▶ _Provided data_:
- - - - -

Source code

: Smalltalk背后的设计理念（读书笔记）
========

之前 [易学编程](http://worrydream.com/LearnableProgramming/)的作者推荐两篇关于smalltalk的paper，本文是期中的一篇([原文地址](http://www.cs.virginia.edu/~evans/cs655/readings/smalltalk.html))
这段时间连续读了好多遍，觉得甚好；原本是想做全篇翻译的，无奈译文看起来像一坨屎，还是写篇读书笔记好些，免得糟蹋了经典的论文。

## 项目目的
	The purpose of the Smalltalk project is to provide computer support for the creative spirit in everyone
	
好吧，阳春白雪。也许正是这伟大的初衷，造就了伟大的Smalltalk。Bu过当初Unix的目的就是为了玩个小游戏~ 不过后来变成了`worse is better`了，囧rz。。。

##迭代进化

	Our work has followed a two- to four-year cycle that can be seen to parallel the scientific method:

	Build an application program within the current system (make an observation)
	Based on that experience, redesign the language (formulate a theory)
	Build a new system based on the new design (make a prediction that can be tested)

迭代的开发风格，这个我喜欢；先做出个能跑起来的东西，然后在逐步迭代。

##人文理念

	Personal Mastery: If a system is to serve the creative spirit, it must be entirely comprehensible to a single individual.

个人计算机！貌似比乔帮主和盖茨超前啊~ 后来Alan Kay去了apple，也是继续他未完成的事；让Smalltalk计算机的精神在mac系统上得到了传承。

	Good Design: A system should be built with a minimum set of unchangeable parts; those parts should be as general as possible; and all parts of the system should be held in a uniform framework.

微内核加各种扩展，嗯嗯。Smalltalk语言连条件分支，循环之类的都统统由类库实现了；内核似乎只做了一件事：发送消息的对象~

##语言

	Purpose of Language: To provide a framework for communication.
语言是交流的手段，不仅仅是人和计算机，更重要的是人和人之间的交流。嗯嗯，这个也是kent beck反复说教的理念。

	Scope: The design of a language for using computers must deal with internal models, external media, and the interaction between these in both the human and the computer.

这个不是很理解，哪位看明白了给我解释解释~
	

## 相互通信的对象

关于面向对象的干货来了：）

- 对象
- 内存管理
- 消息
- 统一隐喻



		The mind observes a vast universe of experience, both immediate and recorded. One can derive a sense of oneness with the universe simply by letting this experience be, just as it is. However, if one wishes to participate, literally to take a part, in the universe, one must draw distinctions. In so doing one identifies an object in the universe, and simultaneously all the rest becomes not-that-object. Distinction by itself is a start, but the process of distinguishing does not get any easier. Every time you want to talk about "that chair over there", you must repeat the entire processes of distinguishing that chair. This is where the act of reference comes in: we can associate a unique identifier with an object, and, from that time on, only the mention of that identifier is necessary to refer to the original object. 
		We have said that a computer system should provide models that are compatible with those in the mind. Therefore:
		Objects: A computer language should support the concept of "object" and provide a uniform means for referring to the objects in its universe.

- - - - -

▶ _Task to complete_: Copy the listing above line for line, keeping every character, space and line break as it is.

▶ _Output for this task_:
Source code

: Smalltalk背后的设计理念（读书笔记）
========

之前 [易学编程](http://worrydream.com/LearnableProgramming/)的作者推荐两篇关于smalltalk的paper，本文是期中的一篇([原文地址](http://www.cs.virginia.edu/~evans/cs655/readings/smalltalk.html))
这段时间连续读了好多遍，觉得甚好；原本是想做全篇翻译的，无奈译文看起来像一坨屎，还是写篇读书笔记好些，免得糟蹋了经典的论文。

## 项目目的
	The purpose of the Smalltalk project is to provide computer support for the creative spirit in everyone
	
好吧，阳春白雪。也许正是这伟大的初衷，造就了伟大的Smalltalk。Bu过当初Unix的目的就是为了玩个小游戏~ 不过后来变成了`worse is better`了，囧rz。。。

##迭代进化

	Our work has followed a two- to four-year cycle that can be seen to parallel the scientific method:

	Build an application program within the current system (make an observation)
	Based on that experience, redesign the language (formulate a theory)
	Build a new system based on the new design (make a prediction that can be tested)

迭代的开发风格，这个我喜欢；先做出个能跑起来的东西，然后在逐步迭代。

##人文理念

	Personal Mastery: If a system is to serve the creative spirit, it must be entirely comprehensible to a single individual.

个人计算机！貌似比乔帮主和盖茨超前啊~ 后来Alan Kay去了apple，也是继续他未完成的事；让Smalltalk计算机的精神在mac系统上得到了传承。

	Good Design: A system should be built with a minimum set of unchangeable parts; those parts should be as general as possible; and all parts of the system should be held in a uniform framework.

微内核加各种扩展，嗯嗯。Smalltalk语言连条件分支，循环之类的都统统由类库实现了；内核似乎只做了一件事：发送消息的对象~

##语言

	Purpose of Language: To provide a framework for communication.
语言是交流的手段，不仅仅是人和计算机，更重要的是人和人之间的交流。嗯嗯，这个也是kent beck反复说教的理念。

	Scope: The design of a language for using computers must deal with internal models, external media, and the interaction between these in both the human and the computer.

这个不是很理解，哪位看明白了给我解释解释~
	

## 相互通信的对象

关于面向对象的干货来了：）

- 对象
- 内存管理
- 消息
- 统一隐喻



		The mind observes a vast universe of experience, both immediate and recorded. One can derive a sense of oneness with the universe simply by letting this experience be, just as it is. However, if one wishes to participate, literally to take a part, in the universe, one must draw distinctions. In so doing one identifies an object in the universe, and simultaneously all the rest becomes not-that-object. Distinction by itself is a start, but the process of distinguishing does not get any easier. Every time you want to talk about "that chair over there", you must repeat the entire processes of distinguishing that chair. This is where the act of reference comes in: we can associate a unique identifier with an object, and, from that time on, only the mention of that identifier is necessary to refer to the original object. 
		We have said that a computer system should provide models that are compatible with those in the mind. Therefore:
		Objects: A computer language should support the concept of "object" and provide a uniform means for referring to the objects in its universe.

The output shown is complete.